Pictures must be left out. Retype exactly the lines from the one containing "embrasser avec la" through the last line of the records below.
-------
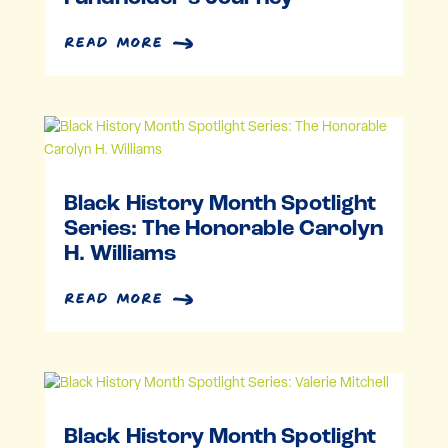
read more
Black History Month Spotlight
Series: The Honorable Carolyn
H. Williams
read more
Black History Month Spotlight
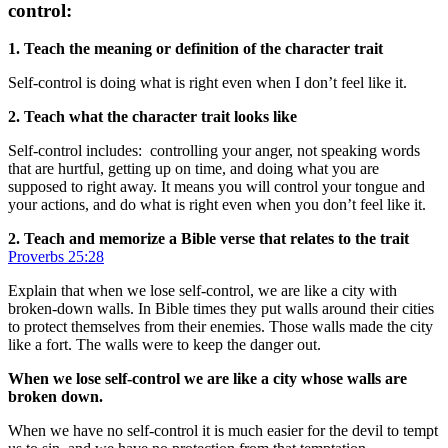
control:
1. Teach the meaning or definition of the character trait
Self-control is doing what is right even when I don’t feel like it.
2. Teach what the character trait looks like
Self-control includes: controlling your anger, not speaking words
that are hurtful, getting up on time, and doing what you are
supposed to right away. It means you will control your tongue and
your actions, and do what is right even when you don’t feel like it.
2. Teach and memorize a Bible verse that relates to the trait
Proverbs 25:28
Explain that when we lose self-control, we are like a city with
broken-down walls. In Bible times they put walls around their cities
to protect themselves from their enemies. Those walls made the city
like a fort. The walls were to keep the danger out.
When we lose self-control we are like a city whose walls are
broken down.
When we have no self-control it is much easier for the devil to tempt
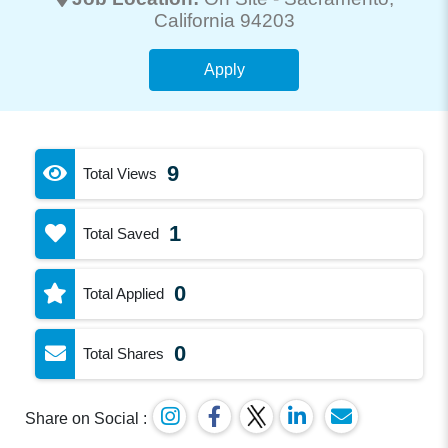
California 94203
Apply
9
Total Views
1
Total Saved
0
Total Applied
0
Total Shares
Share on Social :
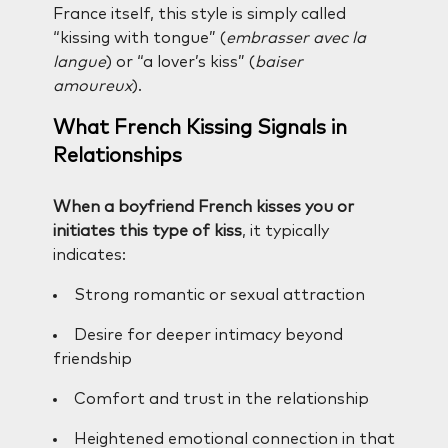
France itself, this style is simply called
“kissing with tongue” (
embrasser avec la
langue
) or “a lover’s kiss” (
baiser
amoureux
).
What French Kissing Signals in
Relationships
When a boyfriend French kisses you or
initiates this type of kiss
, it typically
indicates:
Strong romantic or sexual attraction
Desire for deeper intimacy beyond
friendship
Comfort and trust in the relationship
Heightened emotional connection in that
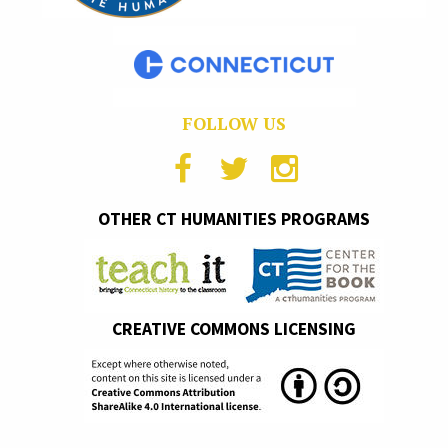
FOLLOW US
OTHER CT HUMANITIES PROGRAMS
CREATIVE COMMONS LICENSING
-------
Answer box >>
embrasser avec la
langue
) or “a lover’s kiss” (
baiser
amoureux
).
What French Kissing Signals in
Relationships
When a boyfriend French kisses you or
initiates this type of kiss
, it typically
indicates:
Strong romantic or sexual attraction
Desire for deeper intimacy beyond
friendship
Comfort and trust in the relationship
Heightened emotional connection in that
FOLLOW US
OTHER CT HUMANITIES PROGRAMS
CREATIVE COMMONS LICENSING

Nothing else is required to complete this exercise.